▶ **Exercise description**
Sort through the listing below and keep each line with the word "حسابداران". Copy those.

Records for the exercise below:

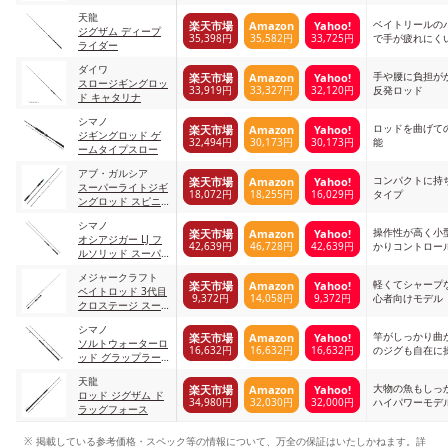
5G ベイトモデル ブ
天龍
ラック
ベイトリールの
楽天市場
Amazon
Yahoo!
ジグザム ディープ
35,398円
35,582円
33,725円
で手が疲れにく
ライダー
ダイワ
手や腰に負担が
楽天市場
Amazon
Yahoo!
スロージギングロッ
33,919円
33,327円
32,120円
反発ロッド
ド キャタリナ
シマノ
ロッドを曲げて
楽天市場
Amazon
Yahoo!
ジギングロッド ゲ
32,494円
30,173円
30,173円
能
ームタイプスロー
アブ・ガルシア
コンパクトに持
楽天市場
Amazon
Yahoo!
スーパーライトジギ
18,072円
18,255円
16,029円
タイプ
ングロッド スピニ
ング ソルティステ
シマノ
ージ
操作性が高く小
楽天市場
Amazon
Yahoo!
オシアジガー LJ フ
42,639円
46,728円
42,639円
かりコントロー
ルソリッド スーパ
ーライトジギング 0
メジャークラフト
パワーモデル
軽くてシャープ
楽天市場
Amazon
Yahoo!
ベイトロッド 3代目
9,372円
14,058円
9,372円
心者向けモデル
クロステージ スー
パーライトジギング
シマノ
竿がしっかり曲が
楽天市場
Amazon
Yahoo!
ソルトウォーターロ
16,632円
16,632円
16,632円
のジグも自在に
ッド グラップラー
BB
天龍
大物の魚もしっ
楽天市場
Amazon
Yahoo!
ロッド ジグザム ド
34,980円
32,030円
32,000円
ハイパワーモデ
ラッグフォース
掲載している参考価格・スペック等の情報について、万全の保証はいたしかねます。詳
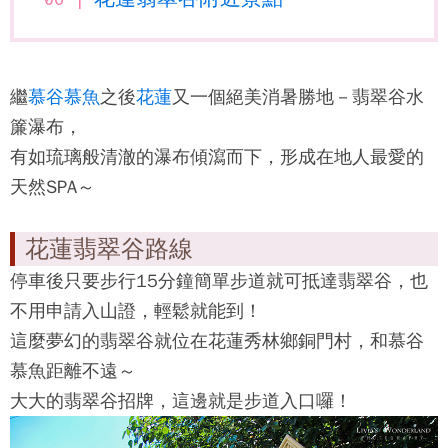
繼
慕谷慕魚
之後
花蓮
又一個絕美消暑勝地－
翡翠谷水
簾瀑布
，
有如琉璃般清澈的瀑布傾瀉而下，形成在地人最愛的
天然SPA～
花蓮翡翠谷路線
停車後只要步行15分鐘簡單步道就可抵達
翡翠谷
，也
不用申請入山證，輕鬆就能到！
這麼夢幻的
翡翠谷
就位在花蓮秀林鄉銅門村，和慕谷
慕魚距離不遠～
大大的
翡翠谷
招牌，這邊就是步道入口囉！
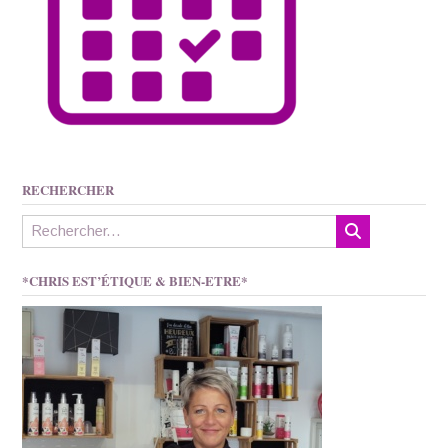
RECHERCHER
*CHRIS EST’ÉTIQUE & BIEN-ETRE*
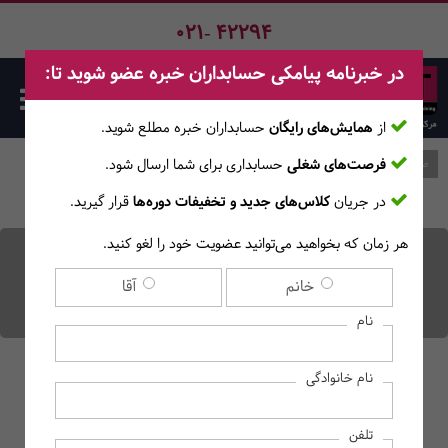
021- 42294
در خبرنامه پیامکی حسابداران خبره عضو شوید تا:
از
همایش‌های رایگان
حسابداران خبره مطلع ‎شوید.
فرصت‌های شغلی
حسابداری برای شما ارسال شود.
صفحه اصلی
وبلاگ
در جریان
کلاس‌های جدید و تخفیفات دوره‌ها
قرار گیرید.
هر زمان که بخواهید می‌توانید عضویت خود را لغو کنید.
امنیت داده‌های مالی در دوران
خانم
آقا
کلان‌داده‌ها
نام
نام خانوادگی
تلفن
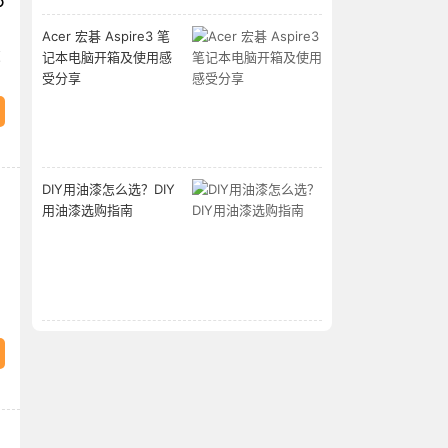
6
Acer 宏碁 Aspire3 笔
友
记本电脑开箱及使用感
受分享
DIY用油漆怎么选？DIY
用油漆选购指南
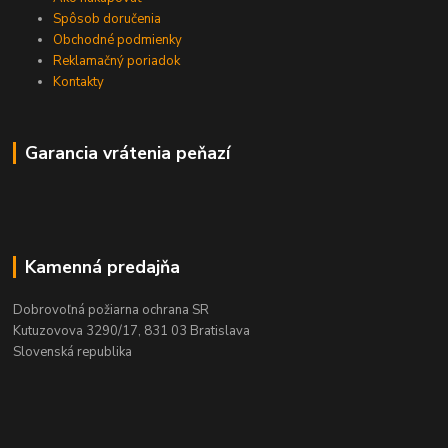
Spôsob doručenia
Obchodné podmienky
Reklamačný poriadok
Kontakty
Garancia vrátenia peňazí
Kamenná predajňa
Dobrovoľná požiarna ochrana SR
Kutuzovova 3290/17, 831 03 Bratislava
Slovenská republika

End of Records for the exercise.

▶ **Exercise response**
در خبرنامه پیامکی حسابداران خبره عضو شوید تا:
حسابداران خبره مطلع ‎شوید.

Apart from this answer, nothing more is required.